_Written task_
Find every line in the records that contains the string "rangeland", and copy each of those lines. Case counts.

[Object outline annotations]

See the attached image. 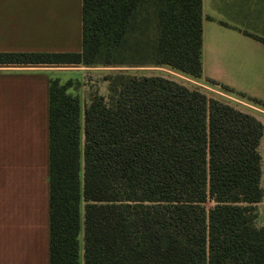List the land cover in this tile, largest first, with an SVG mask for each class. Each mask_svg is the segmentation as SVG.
<instances>
[{
  "label": "trees",
  "instance_id": "trees-1",
  "mask_svg": "<svg viewBox=\"0 0 264 264\" xmlns=\"http://www.w3.org/2000/svg\"><path fill=\"white\" fill-rule=\"evenodd\" d=\"M201 55L202 0H83L81 52L0 53V63L199 81ZM118 87L82 120L79 80L50 82V264H264L263 124L161 74Z\"/></svg>",
  "mask_w": 264,
  "mask_h": 264
},
{
  "label": "crops",
  "instance_id": "crops-1",
  "mask_svg": "<svg viewBox=\"0 0 264 264\" xmlns=\"http://www.w3.org/2000/svg\"><path fill=\"white\" fill-rule=\"evenodd\" d=\"M82 7L0 0V53L81 52ZM201 62V86L264 102V0H202ZM92 69L102 68L0 63V264H50V82L80 77L83 120L82 79ZM233 99L264 127L263 108ZM263 151L264 132L261 186Z\"/></svg>",
  "mask_w": 264,
  "mask_h": 264
},
{
  "label": "rangeland",
  "instance_id": "rangeland-1",
  "mask_svg": "<svg viewBox=\"0 0 264 264\" xmlns=\"http://www.w3.org/2000/svg\"><path fill=\"white\" fill-rule=\"evenodd\" d=\"M78 68V67H76ZM102 69H92L90 71H87L88 73L83 76V97L84 101H91V99L94 96H102L105 98L106 102L110 103L112 98L117 94V90L119 89V78L122 76H144V75H157L161 74L167 77L174 78L178 82L186 85L187 87L194 89L198 88L202 91H205L209 94L211 97L219 98L222 101L228 102L231 105L237 107L238 109H242V105L240 103H237L235 100H232L233 97L238 99L239 101H246L249 103H252L248 98L246 97H241L240 95L234 94V93H227L223 89H221V86H217L218 89L222 93L225 94L221 95L213 90H207L203 88V86L200 85V83L195 82L193 79L182 75L177 72L170 71L168 69H149V68H103L99 67ZM77 75H74L72 78L74 79H79L80 77H76ZM70 77V76H69ZM199 82V81H198ZM80 93V91H78ZM232 96V97H231ZM231 97L232 99H230ZM243 110L246 111V108ZM242 110V111H243ZM262 190L264 191V151H263V181H262ZM83 206V205H82ZM206 208L209 209L213 206V203L211 201L206 202L205 204ZM257 210H258V215L259 212L260 216H257V219L255 221V224L257 225L256 222H261L264 220V198L263 200L257 204ZM82 239V238H81Z\"/></svg>",
  "mask_w": 264,
  "mask_h": 264
},
{
  "label": "built area",
  "instance_id": "built-area-1",
  "mask_svg": "<svg viewBox=\"0 0 264 264\" xmlns=\"http://www.w3.org/2000/svg\"><path fill=\"white\" fill-rule=\"evenodd\" d=\"M203 88H205V89H207V90H210V89H211L210 87H208V86H206V85H204ZM217 93H218V92H217ZM219 94L225 96V94H223V93H219ZM229 98H230V97H229ZM230 99H232V98H230ZM232 100H234V99H232Z\"/></svg>",
  "mask_w": 264,
  "mask_h": 264
}]
</instances>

_Solution below_
  "label": "rangeland",
  "instance_id": "rangeland-1",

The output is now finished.